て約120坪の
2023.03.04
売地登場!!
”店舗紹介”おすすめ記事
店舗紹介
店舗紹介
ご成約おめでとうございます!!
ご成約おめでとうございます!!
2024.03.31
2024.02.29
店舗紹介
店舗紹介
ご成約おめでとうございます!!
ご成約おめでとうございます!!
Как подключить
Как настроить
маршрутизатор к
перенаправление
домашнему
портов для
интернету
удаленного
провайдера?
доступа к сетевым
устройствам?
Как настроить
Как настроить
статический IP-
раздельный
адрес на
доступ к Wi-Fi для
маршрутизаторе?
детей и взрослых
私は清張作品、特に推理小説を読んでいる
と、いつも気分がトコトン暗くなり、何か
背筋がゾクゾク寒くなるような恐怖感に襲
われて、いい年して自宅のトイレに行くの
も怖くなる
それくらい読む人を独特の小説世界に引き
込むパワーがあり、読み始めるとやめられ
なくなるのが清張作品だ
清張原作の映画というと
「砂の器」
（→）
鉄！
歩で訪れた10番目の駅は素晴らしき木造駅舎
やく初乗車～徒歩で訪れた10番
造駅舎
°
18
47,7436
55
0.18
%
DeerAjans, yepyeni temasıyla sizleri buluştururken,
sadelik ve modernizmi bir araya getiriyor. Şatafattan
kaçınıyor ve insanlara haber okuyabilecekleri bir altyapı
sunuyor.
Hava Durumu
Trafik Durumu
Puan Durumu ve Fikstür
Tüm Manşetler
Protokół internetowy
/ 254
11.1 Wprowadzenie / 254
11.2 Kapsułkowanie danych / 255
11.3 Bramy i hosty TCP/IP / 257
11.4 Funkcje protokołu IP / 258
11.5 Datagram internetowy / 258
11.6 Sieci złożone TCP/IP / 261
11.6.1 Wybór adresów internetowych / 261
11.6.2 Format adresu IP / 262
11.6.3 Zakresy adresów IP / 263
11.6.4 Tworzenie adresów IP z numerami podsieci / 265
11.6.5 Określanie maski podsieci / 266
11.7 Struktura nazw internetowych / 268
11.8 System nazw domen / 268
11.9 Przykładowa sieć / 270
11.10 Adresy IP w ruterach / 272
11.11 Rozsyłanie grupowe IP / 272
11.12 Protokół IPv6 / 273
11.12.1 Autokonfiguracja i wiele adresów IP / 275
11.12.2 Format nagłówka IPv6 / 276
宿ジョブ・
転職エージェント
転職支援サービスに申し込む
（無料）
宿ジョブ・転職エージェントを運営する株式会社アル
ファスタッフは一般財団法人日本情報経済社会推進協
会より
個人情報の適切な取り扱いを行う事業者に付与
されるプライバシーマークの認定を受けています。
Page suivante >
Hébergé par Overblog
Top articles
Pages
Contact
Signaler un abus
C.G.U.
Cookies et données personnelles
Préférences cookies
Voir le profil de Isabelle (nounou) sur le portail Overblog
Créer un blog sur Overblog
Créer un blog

——————

What you will do: All records shown above must be set down again verbatim.

Response to this task:
て約120坪の
2023.03.04
売地登場!!
”店舗紹介”おすすめ記事
店舗紹介
店舗紹介
ご成約おめでとうございます!!
ご成約おめでとうございます!!
2024.03.31
2024.02.29
店舗紹介
店舗紹介
ご成約おめでとうございます!!
ご成約おめでとうございます!!
Как подключить
Как настроить
маршрутизатор к
перенаправление
домашнему
портов для
интернету
удаленного
провайдера?
доступа к сетевым
устройствам?
Как настроить
Как настроить
статический IP-
раздельный
адрес на
доступ к Wi-Fi для
маршрутизаторе?
детей и взрослых
私は清張作品、特に推理小説を読んでいる
と、いつも気分がトコトン暗くなり、何か
背筋がゾクゾク寒くなるような恐怖感に襲
われて、いい年して自宅のトイレに行くの
も怖くなる
それくらい読む人を独特の小説世界に引き
込むパワーがあり、読み始めるとやめられ
なくなるのが清張作品だ
清張原作の映画というと
「砂の器」
（→）
鉄！
歩で訪れた10番目の駅は素晴らしき木造駅舎
やく初乗車～徒歩で訪れた10番
造駅舎
°
18
47,7436
55
0.18
%
DeerAjans, yepyeni temasıyla sizleri buluştururken,
sadelik ve modernizmi bir araya getiriyor. Şatafattan
kaçınıyor ve insanlara haber okuyabilecekleri bir altyapı
sunuyor.
Hava Durumu
Trafik Durumu
Puan Durumu ve Fikstür
Tüm Manşetler
Protokół internetowy
/ 254
11.1 Wprowadzenie / 254
11.2 Kapsułkowanie danych / 255
11.3 Bramy i hosty TCP/IP / 257
11.4 Funkcje protokołu IP / 258
11.5 Datagram internetowy / 258
11.6 Sieci złożone TCP/IP / 261
11.6.1 Wybór adresów internetowych / 261
11.6.2 Format adresu IP / 262
11.6.3 Zakresy adresów IP / 263
11.6.4 Tworzenie adresów IP z numerami podsieci / 265
11.6.5 Określanie maski podsieci / 266
11.7 Struktura nazw internetowych / 268
11.8 System nazw domen / 268
11.9 Przykładowa sieć / 270
11.10 Adresy IP w ruterach / 272
11.11 Rozsyłanie grupowe IP / 272
11.12 Protokół IPv6 / 273
11.12.1 Autokonfiguracja i wiele adresów IP / 275
11.12.2 Format nagłówka IPv6 / 276
宿ジョブ・
転職エージェント
転職支援サービスに申し込む
（無料）
宿ジョブ・転職エージェントを運営する株式会社アル
ファスタッフは一般財団法人日本情報経済社会推進協
会より
個人情報の適切な取り扱いを行う事業者に付与
されるプライバシーマークの認定を受けています。
Page suivante >
Hébergé par Overblog
Top articles
Pages
Contact
Signaler un abus
C.G.U.
Cookies et données personnelles
Préférences cookies
Voir le profil de Isabelle (nounou) sur le portail Overblog
Créer un blog sur Overblog
Créer un blog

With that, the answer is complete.